Travel nurses should examine the full benefits package to determine if jobs can provide sufficient take-home pay. For instance, regions with a high cost of living may impact how much practitioners actually earn if stipends do not cover all costs.
- 1. Earn Certification in a High Demand Nursing Specialty.
- Earning additional certifications can help travel nurses establish a competitive edge in the field. Potential certifications include advanced care in HIV/AIDS, advanced certified hospice and palliative nurse, and adult health clinical nurse specialist. Practitioners considering a speciality should begin getting experience with their target population and earn a certificate to qualify for the best positions.
- 2. Seek Out Higher-Paying Shifts.
- Higher-paying shifts are often the less desirable shifts. For instance, hospitals may offer shift differential pay for hours outside of 8:00 a.m. and 5:00 p.m. any day of the week. Likewise, travel RNs may want to consider working holidays and weekends. Many healthcare facilities need RNs to care for patients around the clock.
- 3. Work in Higher-Paying Regions.
- Travel RNs should research job opportunities in higher-paying regions as well. However, higher-paying regions may also include a higher cost of living. In contrast, other regions may offer high pay without the expensive cost of living.
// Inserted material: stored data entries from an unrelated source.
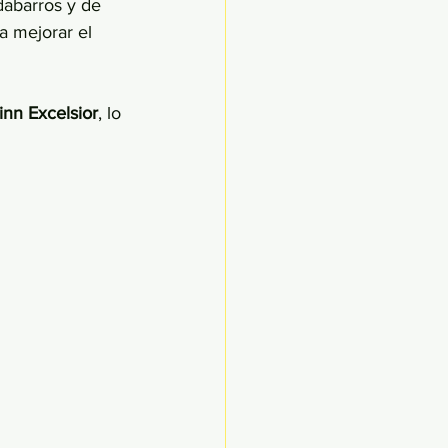
dabarros y de 
a mejorar el 
nn Excelsior
, lo 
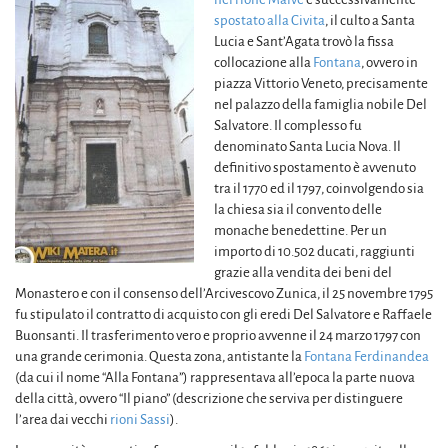
spostato alla Civita
, il culto a Santa
Lucia e Sant’Agata trovò la fissa
collocazione alla
Fontana
, ovvero in
piazza Vittorio Veneto, precisamente
nel palazzo della famiglia nobile Del
Salvatore. Il complesso fu
denominato Santa Lucia Nova. Il
definitivo spostamento è avvenuto
tra il 1770 ed il 1797, coinvolgendo sia
la chiesa sia il convento delle
monache benedettine. Per un
importo di 10.502 ducati, raggiunti
grazie alla vendita dei beni del
Monastero e con il consenso dell’Arcivescovo Zunica, il 25 novembre 1795
fu stipulato il contratto di acquisto con gli eredi Del Salvatore e Raffaele
Buonsanti. Il trasferimento vero e proprio avvenne il 24 marzo 1797 con
una grande cerimonia. Questa zona, antistante la
Fontana Ferdinandea
(da cui il nome “Alla Fontana”) rappresentava all’epoca la parte nuova
della città, ovvero “Il piano” (descrizione che serviva per distinguere
l’area dai vecchi
rioni Sassi
).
- 4. Earn Your Advanced Practice License.
- RNs considering a career as a travel nurse can increase their earning potential by returning to school and earning a master of science in nursing or doctoral degree. Advanced practice registered nurses (APRNs) possess additional skills, can take on more responsibility, and hold management roles. APRNs also earn a median salary of $117,670 according to BLS data.
Frequently Asked Questions: Travel Nursing Salaries
How much does a traveling nurse make per year?
Travel nurse salaries vary significantly, especially since the outbreak of COVID-19. Factors that can influence earning potential include geographic location and specialty. However, travel RNs should anticipate working 46 weeks a year and earning about $1,840 on a weekly basis, close to $84,700 per year.
Do travel nurses get paid more?
Travel nurses typically earn more than full-time salaried RNs because they often take job assignments where there is a nursing shortage. Travel nurse agencies also pay practitioners by the hour and offer additional benefits, including housing and meal stipends.
Is travel nursing worth the money?
Travel nurses generally earn more than salaried RNs. However, practitioners should consider their lifestyle as well. For instance, an RN with a family may not feel the additional pay outweighs time at home, while another practitioner may find the pay suitable and enjoy the travel opportunities.
Do travel nurses get time off?
Travel nurses often do not receive time off since they work hourly and take temporary job assignments. While assignments vary, travel nurses should plan to work for 8-26 weeks at a time. Most travel nurses schedule time off between job assignments.